I created an empty AC6 project targetting the same board. It generated the HAL drivers, the startup_stm32.s and LinkerScript.ld. I then copied all of the .c and corresponding .h from the original project to my new project (which was a pain in itself because they were scattered in BSP, CMSIS, Components, Middlewares, etc. directories). Everything compiled and seemed to work, until I started modifying a bit.
In the debugger, it seemed all function calls were working until the while(1) main loop where I ended up in the Default_Handler defined in the startup_stm32.s, seemingly from WWDG_IRQHandler. That was, in fact, the default IRQ handler for not-user-defined handlers (WWDG_IRQHandler being the first one declared, it was reported as such by gdb, as indicated by #D Krüger).
I started looking at compiler and linker options or linker script, without much luck, until I realized the only file I didn't check was the startup_stm32.s, which was indeed different.
I blindly copy-pasted it and voilà!
The explanation I could give is that the STM32 is calling IRQ handlers defined in the startup_stm32.s when interrupt occur, all of them initially pointing to Default_Handler() (later overriden by the linker). So if a .c file you copied defines a handler with a slightly different name (but consistent with its own startup_xxx.s), you'll end up with the Default_Handler() being called (which is an infinite loop) instead of the one you defined. And things go wrong.
See https://www.freertos.org/Debugging-Hard-Faults-On-Cortex-M-Microcontrollers.html for more information.
N.B. I'm not happy to blindly copy-paste without fully understanding, but time constraints and milestones usually push you to territories you're not happy to explore...
Will add my 5 cents. I had this issue on stm32h7, but for me the cause was that the cube "forgot" to add TIM16_IRQHandler when TIM16 is used as the timebase source. It was not happening at the beginning but after several code regenerations. Looks like a bug in the cube, as the TIM16 was still set, but the interrupt handler got removed. So toggking to TIM17 and back resolved the issue.
In my case, I had a function written in the GCC assembly that was migrated from the ARM assembly. The problem went away after I had added the .thumb_func line to the assembly file.
I was getting this error:
(gdb) c
+c
Continuing.
Program received signal SIGINT, Interrupt.
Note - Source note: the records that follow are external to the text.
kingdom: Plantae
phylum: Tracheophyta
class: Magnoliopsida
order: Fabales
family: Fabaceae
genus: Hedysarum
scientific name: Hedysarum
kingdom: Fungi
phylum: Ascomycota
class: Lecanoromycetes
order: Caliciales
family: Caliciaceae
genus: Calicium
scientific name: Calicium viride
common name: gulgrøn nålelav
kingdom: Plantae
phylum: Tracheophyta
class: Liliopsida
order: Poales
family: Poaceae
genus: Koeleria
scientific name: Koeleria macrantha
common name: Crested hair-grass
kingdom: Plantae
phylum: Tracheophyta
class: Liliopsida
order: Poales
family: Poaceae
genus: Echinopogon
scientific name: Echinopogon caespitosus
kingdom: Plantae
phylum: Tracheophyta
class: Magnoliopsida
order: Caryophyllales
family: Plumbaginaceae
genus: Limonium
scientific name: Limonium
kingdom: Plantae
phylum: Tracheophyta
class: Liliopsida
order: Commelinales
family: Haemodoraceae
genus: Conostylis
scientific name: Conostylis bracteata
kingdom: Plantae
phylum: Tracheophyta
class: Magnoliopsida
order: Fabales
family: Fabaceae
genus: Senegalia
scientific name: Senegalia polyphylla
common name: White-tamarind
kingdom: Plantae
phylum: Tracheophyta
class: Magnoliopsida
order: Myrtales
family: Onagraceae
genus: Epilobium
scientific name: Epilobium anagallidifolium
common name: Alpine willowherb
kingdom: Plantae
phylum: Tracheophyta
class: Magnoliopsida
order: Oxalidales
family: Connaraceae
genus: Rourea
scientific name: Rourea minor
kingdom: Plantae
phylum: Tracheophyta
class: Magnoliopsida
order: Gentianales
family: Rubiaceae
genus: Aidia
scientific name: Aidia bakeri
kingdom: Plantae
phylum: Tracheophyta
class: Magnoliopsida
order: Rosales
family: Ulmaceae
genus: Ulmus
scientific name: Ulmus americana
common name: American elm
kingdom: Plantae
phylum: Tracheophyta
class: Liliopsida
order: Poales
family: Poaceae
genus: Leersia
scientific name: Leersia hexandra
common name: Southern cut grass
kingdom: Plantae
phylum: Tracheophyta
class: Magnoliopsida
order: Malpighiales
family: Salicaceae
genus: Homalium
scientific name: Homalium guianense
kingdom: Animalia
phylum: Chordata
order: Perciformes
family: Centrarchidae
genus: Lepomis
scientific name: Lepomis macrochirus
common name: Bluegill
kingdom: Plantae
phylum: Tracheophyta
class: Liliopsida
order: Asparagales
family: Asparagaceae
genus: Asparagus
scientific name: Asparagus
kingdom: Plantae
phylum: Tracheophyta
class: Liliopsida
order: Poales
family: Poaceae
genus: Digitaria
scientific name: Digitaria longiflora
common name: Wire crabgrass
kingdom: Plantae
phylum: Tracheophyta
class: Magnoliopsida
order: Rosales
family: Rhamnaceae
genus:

WWDG_IRQHandler () at ...startup_stm32f40_41xxx.s:121
(gdb) bt
#0 WWDG_IRQHandler () at ...startup_stm32f40_41xxx.s:12
#1 <signal handler called>
#2 RTOS_SysTick_Handler () at ...osKernel.s:18
#3 <signal handler called>
#4 0x0800021a in task0 () at ...main.cpp:10
#5 0x08000214 in frame_dummy ()
#6 0x00000000 in ?? ()
RTOS_SysTick_Handler is a function written in assembly and the WWDG_IRQHandler was always triggered before any first assembly instructions in that function (tried different instructions and it didn't change anything).
I was doing some tweaks around the C code and at some point, I hit another handler: UsageFault which led me to the .thumb_func hint: ARM Cortex M4 SVC_Handler "UsageFault".